*** Opening of STUDY TEXT ***

According to the safety distance model, the following automobile is required to maintain a safety distance from the leading car by adjusting the speed while driving. This is carried out in order to prevent the following car from colliding with the leading car in the event of a sudden braking [9]. The Gipps model was developed in 1981, taking into account the various aspects that have an impact, such as the acceleration constraint and the safety distance constraint. This model eliminates the issue that arises from an inconsistent reaction time during the simulation process [10]. In [11], a safety distance warning system is proposed to warn drivers to avoid collision accidents in dangerous conditions. This system measures the distance between the leading vehicle (obstacle) and the following car and then determines the safety distance of the following car. To explicitly calculate the minimum safe car-following distance, a new method is proposed in [12]. This method involves analyzing the kinematics of the vehicles involved that are involved in the car-following process. This method has the ability to identify the behavioral characteristics of the car-following driver and measure the safety distance in the car-following regime. To enhance the accuracy of traditional safety distance models, which are based on the braking process of the leading vehicle, a new safety distance model is established by considering the changing process of deceleration. This model is based on traditional safety distance models and uses a one-lane following condition. The goal of this model is to improve the accuracy of the safety distance [13].

The traditional safety distance models are categorized into three groups based on their theories: headway, the braking process, and the driver model [14]. An inherent limitation of the safety distance model that relies on headway is that it calculates a very small safety distance when there is a significant difference in speed, thereby failing to ensure safety. Conversely, the primary drawback of the safety distance model based on the driver model is the challenge of incorporating all drivers’ driving characteristics into a single model. The safety distance model which relies on the braking process guarantees the driving safety of cars equipped with braking control systems in dangerous conditions [15,16].

*** Close of STUDY TEXT ***

* **WORK TASK A**:
Translate this sentence from the passage on safety distance models into Spanish: "The Gipps model was developed in 1981, taking into account the various aspects that have an impact, such as the acceleration constraint and the safety distance constraint."

*** Opening of DATA EXCERPTS ***

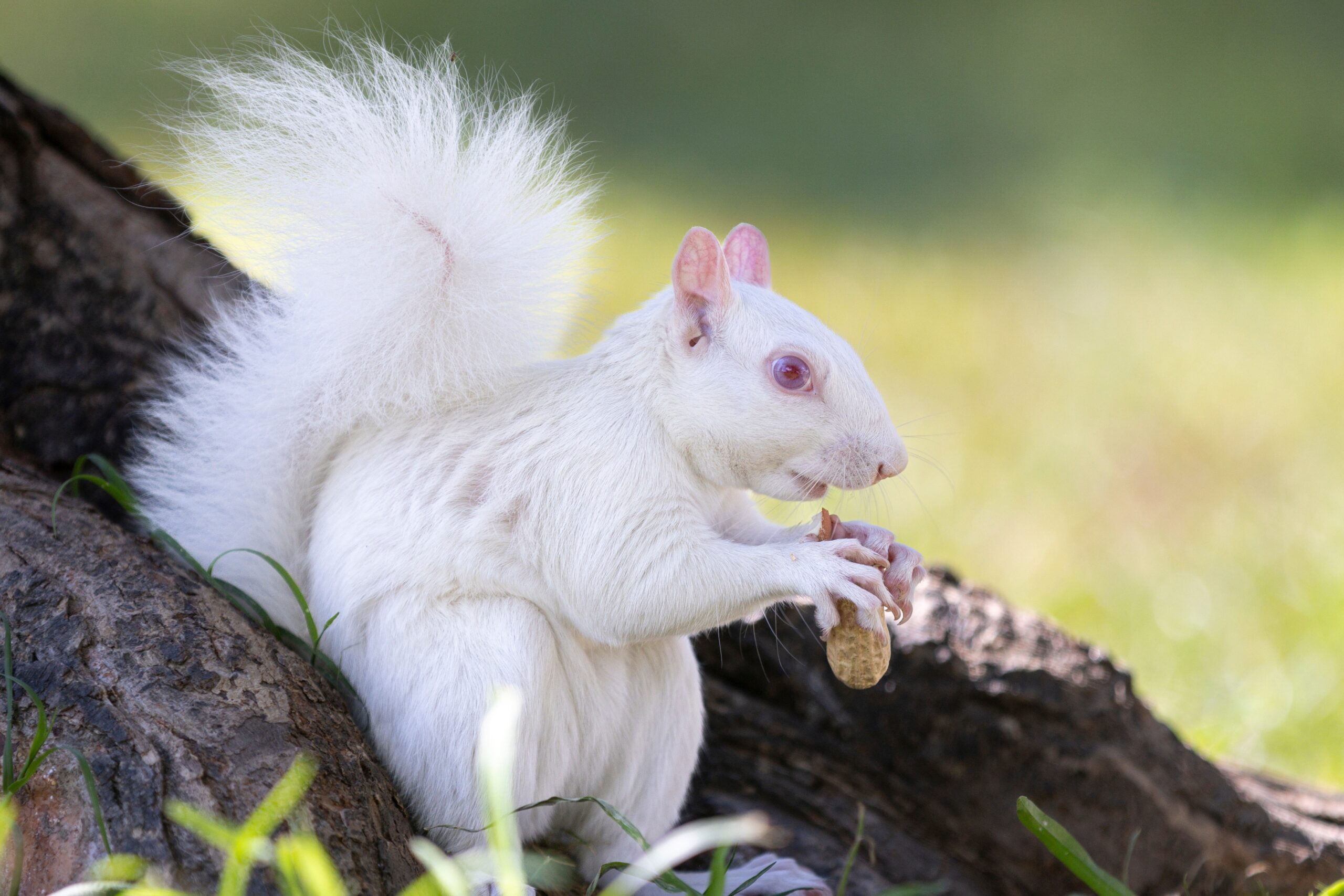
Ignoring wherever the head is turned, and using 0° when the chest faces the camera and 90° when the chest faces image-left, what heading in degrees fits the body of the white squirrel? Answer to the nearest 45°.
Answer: approximately 270°

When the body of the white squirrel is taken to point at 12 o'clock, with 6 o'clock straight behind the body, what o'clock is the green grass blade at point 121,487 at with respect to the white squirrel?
The green grass blade is roughly at 7 o'clock from the white squirrel.

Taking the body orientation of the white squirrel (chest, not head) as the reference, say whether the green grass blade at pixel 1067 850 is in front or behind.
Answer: in front
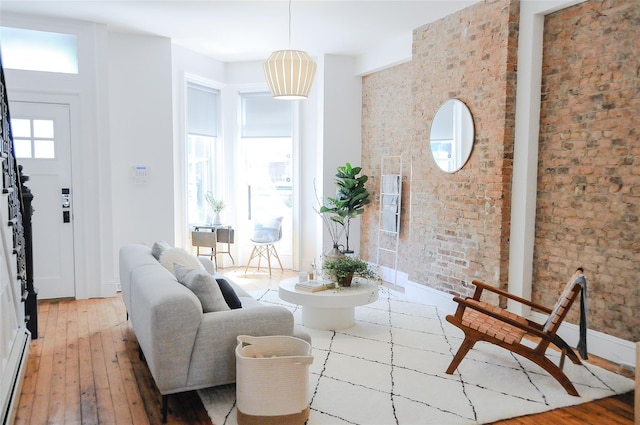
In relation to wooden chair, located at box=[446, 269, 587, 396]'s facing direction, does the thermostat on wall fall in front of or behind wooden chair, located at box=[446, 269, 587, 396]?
in front

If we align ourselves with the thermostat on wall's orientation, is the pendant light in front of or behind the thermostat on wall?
in front

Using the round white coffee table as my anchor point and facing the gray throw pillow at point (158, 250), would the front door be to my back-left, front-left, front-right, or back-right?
front-right

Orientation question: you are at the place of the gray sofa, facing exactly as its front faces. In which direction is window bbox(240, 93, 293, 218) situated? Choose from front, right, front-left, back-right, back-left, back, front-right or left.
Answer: left

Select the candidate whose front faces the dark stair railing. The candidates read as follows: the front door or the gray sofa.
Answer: the front door

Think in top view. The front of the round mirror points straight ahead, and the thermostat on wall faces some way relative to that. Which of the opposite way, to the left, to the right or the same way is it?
to the left

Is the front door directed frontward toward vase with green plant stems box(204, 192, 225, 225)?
no

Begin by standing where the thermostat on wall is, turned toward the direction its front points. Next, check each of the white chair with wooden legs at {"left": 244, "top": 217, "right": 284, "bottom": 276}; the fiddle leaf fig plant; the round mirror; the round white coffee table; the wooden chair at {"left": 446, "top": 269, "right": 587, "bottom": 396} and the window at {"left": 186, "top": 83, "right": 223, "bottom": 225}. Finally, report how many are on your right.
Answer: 0

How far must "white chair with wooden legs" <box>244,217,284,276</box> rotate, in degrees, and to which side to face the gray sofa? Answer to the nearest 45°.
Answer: approximately 45° to its left

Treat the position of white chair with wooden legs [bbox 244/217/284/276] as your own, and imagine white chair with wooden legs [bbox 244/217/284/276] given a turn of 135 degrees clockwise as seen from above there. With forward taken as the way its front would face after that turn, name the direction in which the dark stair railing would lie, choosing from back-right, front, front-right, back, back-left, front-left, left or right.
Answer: back-left

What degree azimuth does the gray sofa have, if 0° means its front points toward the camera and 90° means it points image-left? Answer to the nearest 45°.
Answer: approximately 270°

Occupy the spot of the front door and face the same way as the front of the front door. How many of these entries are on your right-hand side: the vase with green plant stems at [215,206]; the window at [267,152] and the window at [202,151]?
0

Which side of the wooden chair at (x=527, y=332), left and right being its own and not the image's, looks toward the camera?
left

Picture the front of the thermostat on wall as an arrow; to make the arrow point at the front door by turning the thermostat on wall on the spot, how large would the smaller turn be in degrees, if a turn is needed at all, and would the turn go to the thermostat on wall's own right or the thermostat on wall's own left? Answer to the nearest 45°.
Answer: approximately 90° to the thermostat on wall's own right

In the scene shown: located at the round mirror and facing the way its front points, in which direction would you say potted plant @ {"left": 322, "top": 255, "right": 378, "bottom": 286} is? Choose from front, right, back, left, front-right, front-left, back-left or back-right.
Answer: front

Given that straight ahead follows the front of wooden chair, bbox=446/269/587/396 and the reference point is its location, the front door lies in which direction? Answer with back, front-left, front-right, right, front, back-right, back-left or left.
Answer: front

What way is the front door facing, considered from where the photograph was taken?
facing the viewer

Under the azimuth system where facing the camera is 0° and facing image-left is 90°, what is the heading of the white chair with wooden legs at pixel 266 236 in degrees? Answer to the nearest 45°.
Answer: approximately 45°

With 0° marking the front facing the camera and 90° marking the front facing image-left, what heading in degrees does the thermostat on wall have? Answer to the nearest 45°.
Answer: approximately 0°

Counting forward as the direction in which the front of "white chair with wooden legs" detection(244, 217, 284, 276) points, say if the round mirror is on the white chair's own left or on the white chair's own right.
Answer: on the white chair's own left
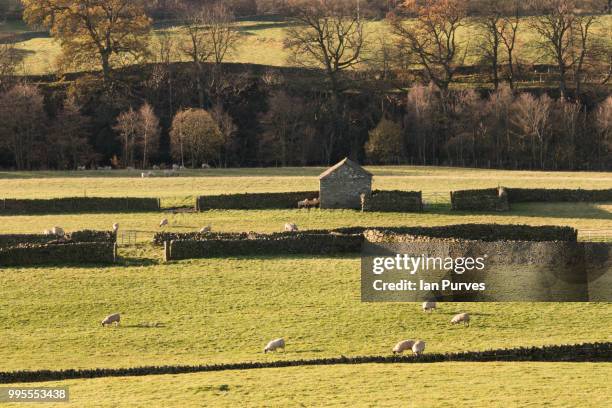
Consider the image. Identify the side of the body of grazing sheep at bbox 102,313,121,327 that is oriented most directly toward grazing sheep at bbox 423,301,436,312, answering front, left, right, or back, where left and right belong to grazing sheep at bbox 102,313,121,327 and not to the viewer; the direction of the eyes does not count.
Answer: back

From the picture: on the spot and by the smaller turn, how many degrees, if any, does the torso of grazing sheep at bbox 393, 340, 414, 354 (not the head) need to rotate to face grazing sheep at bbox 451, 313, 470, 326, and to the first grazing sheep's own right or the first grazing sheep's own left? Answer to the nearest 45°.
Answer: approximately 135° to the first grazing sheep's own right

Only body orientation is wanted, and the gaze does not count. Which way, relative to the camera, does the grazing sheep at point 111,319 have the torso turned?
to the viewer's left

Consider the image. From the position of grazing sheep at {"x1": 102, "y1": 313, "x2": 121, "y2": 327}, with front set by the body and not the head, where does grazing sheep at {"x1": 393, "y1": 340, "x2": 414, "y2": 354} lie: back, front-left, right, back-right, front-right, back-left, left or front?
back-left

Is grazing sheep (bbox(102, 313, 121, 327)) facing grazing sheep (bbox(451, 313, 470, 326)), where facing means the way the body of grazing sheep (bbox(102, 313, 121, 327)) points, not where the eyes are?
no

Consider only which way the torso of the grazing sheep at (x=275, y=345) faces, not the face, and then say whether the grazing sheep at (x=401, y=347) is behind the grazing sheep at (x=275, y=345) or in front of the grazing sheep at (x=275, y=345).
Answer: behind

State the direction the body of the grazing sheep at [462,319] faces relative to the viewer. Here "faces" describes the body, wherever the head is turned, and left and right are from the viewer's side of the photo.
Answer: facing to the left of the viewer

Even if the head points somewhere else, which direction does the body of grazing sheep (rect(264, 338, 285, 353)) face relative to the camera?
to the viewer's left

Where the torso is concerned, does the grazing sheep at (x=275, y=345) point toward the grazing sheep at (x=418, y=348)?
no

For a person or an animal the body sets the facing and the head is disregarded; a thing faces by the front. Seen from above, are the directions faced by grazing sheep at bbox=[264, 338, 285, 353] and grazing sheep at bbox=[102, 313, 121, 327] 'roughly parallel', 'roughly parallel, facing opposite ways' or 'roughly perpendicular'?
roughly parallel

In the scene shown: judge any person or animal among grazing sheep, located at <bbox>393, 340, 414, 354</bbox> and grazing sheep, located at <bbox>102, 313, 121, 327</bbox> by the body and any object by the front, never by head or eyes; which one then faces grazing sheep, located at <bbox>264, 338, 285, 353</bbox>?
grazing sheep, located at <bbox>393, 340, 414, 354</bbox>
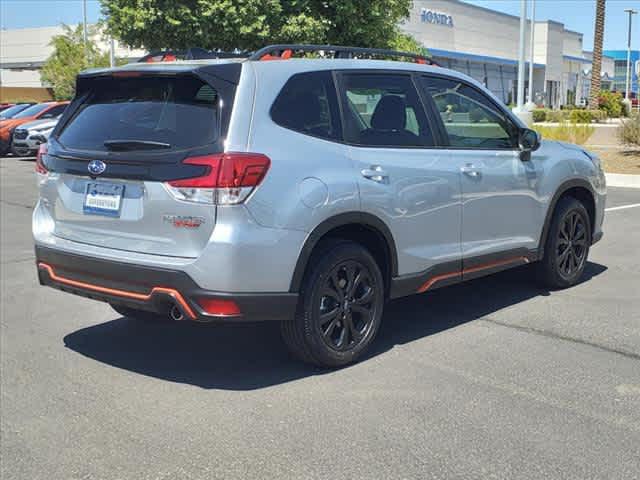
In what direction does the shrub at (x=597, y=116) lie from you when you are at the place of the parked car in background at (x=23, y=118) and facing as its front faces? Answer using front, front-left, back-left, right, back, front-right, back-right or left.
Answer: back-left

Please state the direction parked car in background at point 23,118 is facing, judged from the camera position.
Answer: facing the viewer and to the left of the viewer

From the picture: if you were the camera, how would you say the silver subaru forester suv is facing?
facing away from the viewer and to the right of the viewer

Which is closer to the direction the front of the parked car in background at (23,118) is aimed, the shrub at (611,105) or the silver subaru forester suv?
the silver subaru forester suv

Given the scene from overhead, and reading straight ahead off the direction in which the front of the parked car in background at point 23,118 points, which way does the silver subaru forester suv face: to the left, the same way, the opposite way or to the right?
the opposite way

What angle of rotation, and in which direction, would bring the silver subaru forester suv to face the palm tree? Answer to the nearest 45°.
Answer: approximately 45° to its left

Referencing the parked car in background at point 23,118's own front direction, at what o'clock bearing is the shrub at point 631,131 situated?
The shrub is roughly at 9 o'clock from the parked car in background.

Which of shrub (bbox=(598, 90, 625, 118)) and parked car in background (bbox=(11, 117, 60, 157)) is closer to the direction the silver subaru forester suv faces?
the shrub

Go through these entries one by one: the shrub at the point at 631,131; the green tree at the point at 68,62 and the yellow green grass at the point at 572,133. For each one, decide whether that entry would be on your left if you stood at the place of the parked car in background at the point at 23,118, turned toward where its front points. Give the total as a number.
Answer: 2

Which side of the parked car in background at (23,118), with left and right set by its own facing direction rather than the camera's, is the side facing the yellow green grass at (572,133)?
left

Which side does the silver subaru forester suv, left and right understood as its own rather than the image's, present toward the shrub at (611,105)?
front

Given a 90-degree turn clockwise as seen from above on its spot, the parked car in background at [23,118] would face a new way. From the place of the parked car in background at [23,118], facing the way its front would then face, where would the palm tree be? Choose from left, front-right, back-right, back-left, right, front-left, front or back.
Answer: back-right

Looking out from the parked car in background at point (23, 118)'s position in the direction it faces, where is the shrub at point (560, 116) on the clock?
The shrub is roughly at 8 o'clock from the parked car in background.
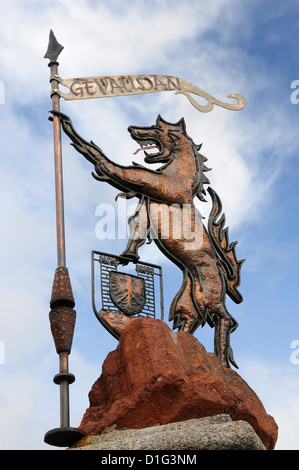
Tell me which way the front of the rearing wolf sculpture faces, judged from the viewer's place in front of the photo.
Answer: facing to the left of the viewer
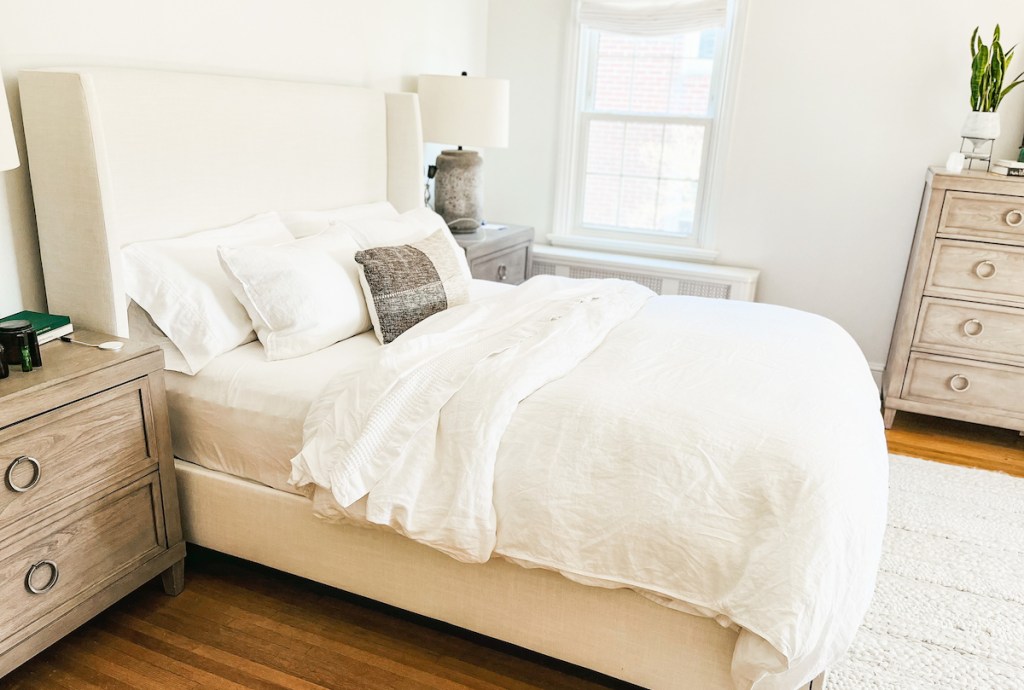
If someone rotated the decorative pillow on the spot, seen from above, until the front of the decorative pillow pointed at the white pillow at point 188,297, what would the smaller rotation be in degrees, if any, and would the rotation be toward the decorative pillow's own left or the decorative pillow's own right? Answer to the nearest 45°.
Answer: approximately 135° to the decorative pillow's own right

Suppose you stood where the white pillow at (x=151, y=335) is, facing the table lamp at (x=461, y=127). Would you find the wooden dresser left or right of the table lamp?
right

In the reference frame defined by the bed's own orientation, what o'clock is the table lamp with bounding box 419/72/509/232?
The table lamp is roughly at 8 o'clock from the bed.

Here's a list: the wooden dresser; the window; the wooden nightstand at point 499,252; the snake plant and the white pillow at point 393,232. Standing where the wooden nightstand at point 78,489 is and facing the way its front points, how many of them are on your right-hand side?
0

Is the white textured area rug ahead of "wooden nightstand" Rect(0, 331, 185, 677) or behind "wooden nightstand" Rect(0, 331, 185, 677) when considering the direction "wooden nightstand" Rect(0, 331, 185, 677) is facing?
ahead

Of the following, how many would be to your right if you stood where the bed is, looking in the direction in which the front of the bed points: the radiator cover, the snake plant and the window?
0

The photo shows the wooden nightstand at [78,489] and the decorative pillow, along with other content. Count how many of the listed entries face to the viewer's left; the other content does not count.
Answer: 0

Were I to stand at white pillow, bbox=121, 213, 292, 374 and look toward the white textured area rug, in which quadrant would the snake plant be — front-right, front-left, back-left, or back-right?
front-left

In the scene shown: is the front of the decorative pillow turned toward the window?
no

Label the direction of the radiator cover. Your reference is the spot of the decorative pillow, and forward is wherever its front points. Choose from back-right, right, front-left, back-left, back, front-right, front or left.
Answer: left

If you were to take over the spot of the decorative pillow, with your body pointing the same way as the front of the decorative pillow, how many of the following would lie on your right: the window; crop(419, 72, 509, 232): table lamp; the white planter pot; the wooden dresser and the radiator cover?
0

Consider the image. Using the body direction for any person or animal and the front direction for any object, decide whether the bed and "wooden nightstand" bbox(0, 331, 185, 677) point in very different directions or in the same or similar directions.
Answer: same or similar directions

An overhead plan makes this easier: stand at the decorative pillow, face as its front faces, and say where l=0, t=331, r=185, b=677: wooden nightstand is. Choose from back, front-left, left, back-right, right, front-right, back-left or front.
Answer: right

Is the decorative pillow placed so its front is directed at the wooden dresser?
no

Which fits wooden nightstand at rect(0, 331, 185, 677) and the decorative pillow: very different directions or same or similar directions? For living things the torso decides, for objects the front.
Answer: same or similar directions

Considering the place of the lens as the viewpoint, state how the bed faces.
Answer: facing the viewer and to the right of the viewer

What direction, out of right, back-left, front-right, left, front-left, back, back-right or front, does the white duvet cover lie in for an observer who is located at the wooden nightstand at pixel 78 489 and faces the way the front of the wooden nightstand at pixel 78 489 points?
front
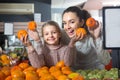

*** Close of DATA EXCERPTS ***

* **WORK TASK B**:
Please gather every line of the records that contains the word "vase".

* **EXPECTED ANSWER A**:
El modelo de Gipps se desarrolló en 1981, teniendo en cuenta los diversos aspectos que influyen, como la restricción de aceleración y la restricción de distancia de seguridad.

* **EXPECTED ANSWER B**:
Is the front door directed frontward toward vase with green plant stems box(204, 192, 225, 225)?
Occupy the spot of the front door and face the same way as the front of the front door. How many of these entries are on your right-hand side: the vase with green plant stems at [215,206]; the window at [267,152] and the window at [202,151]?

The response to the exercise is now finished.